The Boyd Convex Optimization book defines the Lagrange dual function as $$ g(\lambda, \nu) = \inf_{x \in D} L(x, \lambda, \nu) = \inf_{x \in D} (f_0(x) + \lambda^T f(x) + \nu^T h(x) $$ where $f$, $h$ are the inequality and equality constraint functions, and the problem domain is defined as $D=\operatorname{dom} f_0 \cap \operatorname{dom} f \cap \operatorname{dom}g$. Also define the feasible set as $X = \{x \in D | f(x) \leq 0, h(x) =0 \}$, and primal solution value $p^*=\inf_{x\in X}f_0(x)$. I have the following questions:
If I define $g(\lambda, \nu) = \inf_{x \in S} L(x, \lambda, \nu)$, where $S$ is any convex set such that $X \subset S$, it seems that weak/strong duality theorems would still hold. In particular, we still have for any feasible $\tilde x \in X$ and any $\lambda \geq 0, \nu$, $$g(\lambda, \nu) = \inf_{x \in S} L(x, \lambda, \nu) \leq L(\tilde x, \lambda, \nu) \leq f_0(x)$$ hence $g(\lambda, \nu) \leq p^*$ (by ranging over all $\tilde x \in X$). Provided the set $S$ is easy to optimize over, wouldn't this be a useful way to get a potentially tighter dual lower bound on $p^*$ than is typically obtained by minimizing $L$ over $D$, since $\inf_{x \in D} L(x, \lambda, \nu) \leq \inf_{x \in S} L(x, \lambda, \nu)$?

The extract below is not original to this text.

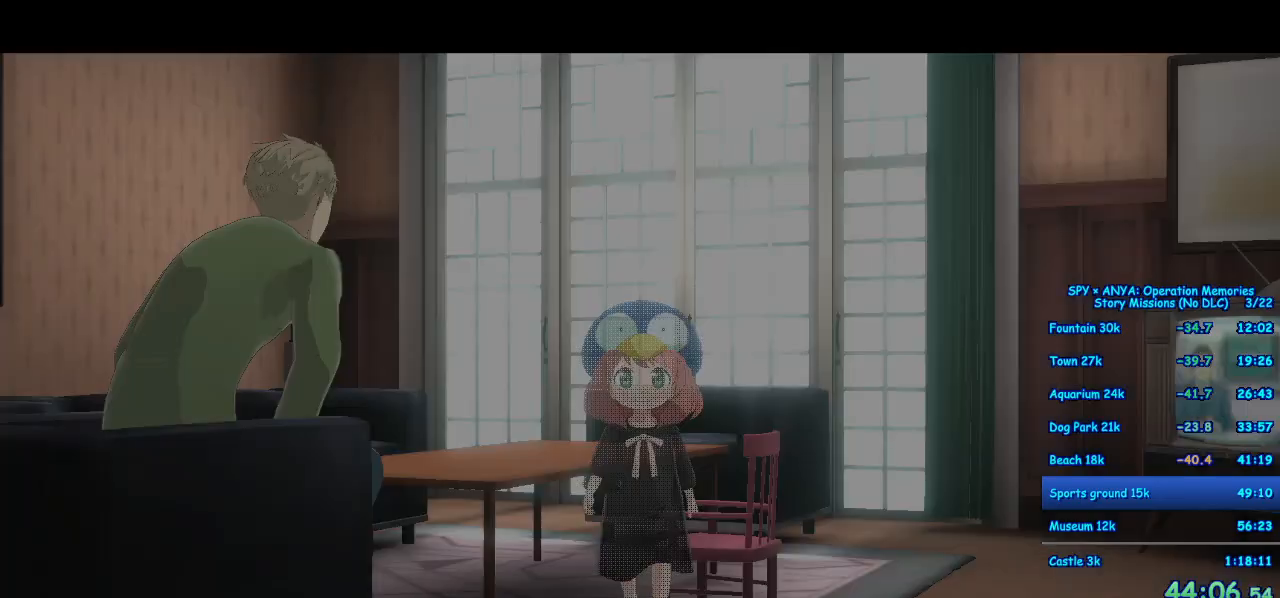
{"buttons": [], "left_stick": "center", "right_stick": "center", "events": []}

In most of the textbook examples, the domain $D$ is simple (e.g., $x \geq 0$), and $g$ can be found analytically. This may not always be the case in practice. What if $D$ is a more complicated set? Would it make sense to also use Lagrange multipliers and KKT conditions in finding $g$? (Also see this question, basically asking about general approaches for handling (potentially analytically intractable) dual functions)
Yes. Let me give an example. Suppose you'd like to derive the dual of $\min_{x \in S} \{ x^2 : x \geq 1\}$ where $S=\mathbb{R}$. You could consider $D=\mathbb{R}_+$ and have the same problem. The duals are different: $\sup_y \{ y - 0.25 y^2 \}$ vs $\sup_y \{y - 0.25\max\{0,y\}^2\}$. For negative $y$, the second dual provides a tighter dual bound. The practical value is debatable, because I have yet to see someone plug in a random value into the dual to obtain a useful bound.
If you can find $g$ with the use of KKT conditions, I would say $D$ is still simple. In the most extreme case, $D=X$, it makes sense to use KKT conditions.